De acordo com dom Zeno Hastenteufel, bispo emérito da Diocese de Novo Hamburgo e doutor em História da Igreja, quando os alemães chegaram a São Leopoldo, na Feitoria do Linho Cânhamo, certamente já encontraram uma capela de madeira em honra de Nossa Senhora da Conceição, na margem esquerda do Rio dos Sinos. “Sabemos que o dogma da Imaculada Conceição foi apenas proclamado trinta anos mais tarde, em 1854. Mas tratava-se de uma devoção portuguesa que já tinha até uma Paróquia de Nossa Senhora da Conceição em Viamão, desde 1745”, conta.
No entanto, foi preciso improvisar. Isso porque os imigrantes católicos que chegaram aqui vieram sem padres ou ministros da religião. Só a partir da chegada dos padres jesuítas, em 1849, que as primeiras paróquias da colônia alemã foram fundadas: em São José do Hortêncio, em 1854; e em Dois Irmãos, em 1857. Em poucos anos, mais dez paróquias foram erguidas no raio que, hoje, corresponde aos vales do Sinos e Caí, incluindo a tradicional Igreja Nossa Senhora da Piedade, no bairro histórico de Hamburgo Velho, em Novo Hamburgo.
Situação diferente dos imigrantes evangélicos e luteranos, que trouxeram “na bagagem” alguns pastores. Para eles, o entrave maior foi desembarcar em um país assumidamente católico. “Amarrado ao padroado, em que o Imperador era também a principal autoridade religiosa. Até então ainda não existiam evangélicos no Brasil e em toda a América Latina, já que este tinha sido um compromisso assumido ainda pelos reis da Espanha e de Portugal, desde os tempos do descobrimento”, observa dom Zeno.

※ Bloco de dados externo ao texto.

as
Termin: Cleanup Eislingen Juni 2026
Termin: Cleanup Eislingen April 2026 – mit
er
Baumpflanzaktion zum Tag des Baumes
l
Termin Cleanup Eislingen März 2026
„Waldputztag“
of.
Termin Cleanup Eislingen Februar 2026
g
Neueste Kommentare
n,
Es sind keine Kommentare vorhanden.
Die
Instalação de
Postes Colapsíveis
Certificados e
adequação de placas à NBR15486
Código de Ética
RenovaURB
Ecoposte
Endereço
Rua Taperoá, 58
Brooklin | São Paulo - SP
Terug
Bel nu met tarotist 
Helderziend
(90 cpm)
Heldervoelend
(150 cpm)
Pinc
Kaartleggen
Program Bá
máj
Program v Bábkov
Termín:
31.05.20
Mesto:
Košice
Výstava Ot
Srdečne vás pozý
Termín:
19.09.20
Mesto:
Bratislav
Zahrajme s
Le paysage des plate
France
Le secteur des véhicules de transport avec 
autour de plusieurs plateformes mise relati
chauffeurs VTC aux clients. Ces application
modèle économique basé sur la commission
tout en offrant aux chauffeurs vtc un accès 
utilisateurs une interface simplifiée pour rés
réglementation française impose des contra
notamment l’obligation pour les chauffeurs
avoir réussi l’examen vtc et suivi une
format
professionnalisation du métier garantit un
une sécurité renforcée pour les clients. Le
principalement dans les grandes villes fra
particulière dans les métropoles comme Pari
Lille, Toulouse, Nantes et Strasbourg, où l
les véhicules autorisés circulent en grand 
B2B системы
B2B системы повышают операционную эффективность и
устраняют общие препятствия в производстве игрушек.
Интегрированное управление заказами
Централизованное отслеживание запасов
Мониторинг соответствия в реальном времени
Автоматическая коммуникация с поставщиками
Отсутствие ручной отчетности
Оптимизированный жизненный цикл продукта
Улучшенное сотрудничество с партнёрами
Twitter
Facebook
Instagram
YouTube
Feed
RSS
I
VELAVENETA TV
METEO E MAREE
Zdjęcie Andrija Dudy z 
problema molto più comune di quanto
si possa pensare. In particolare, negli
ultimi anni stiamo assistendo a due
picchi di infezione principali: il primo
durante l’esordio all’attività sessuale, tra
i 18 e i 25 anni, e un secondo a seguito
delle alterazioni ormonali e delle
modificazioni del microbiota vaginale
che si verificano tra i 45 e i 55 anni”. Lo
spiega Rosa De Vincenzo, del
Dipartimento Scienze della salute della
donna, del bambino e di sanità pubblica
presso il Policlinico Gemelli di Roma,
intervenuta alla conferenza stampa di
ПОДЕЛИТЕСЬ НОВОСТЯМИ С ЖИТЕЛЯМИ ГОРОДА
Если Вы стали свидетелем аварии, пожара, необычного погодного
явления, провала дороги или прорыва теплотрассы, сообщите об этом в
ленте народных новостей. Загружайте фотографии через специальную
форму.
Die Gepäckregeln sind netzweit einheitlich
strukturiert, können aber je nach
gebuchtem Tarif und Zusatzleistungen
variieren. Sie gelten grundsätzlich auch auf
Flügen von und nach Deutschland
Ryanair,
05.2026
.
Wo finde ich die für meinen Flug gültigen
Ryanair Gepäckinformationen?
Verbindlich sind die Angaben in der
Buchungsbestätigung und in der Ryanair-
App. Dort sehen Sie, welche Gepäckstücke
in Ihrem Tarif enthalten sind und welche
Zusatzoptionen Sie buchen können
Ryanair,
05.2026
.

Roswithia Weber, professora do curso de História da Universidade Feevale, ressalta que a religião de grande parte dos imigrantes não era católica, mas sim protestante. “Só com a Proclamação da República, em 1889, foram equiparados legalmente”, pontua. Inclusive, os templos religiosos dos protestantes inicialmente tinham o aspecto de casas de moradia e os protestantes eram “tolerados”, conforme a própria legislação registrava. “Juridicamente, a condição de professar outro culto impedia a cidadania brasileira. Só a partir de 1881, os imigrantes protestantes podiam exercer funções públicas”, detalha.
Bispo emérito de Novo Hamburgo, dom Zeno comenta que a presença de muitos evangélicos entre os imigrantes alemães trouxe uma outra realidade para São Leopoldo, diferente da do Brasil. “A questão religiosa foi logo saneada, com a intervenção do Palácio que, em combinação com os bispos de então, conseguiram um ‘modus vivendi’”, lembra. Foi então que passaram a fundar paróquias e construir capelas em toda a parte. Mas, como os alemães vinham de regiões diferentes do antigo Império Alemão, pertenciam também a sínodos diferentes e por isso, em 1867, em São Leopoldo, foi realizado o Sínodo da Igreja Evangélica de Confissão Luterana, que passou a ter a sua sede e centralização no Morro do Espelho, em São Leopoldo.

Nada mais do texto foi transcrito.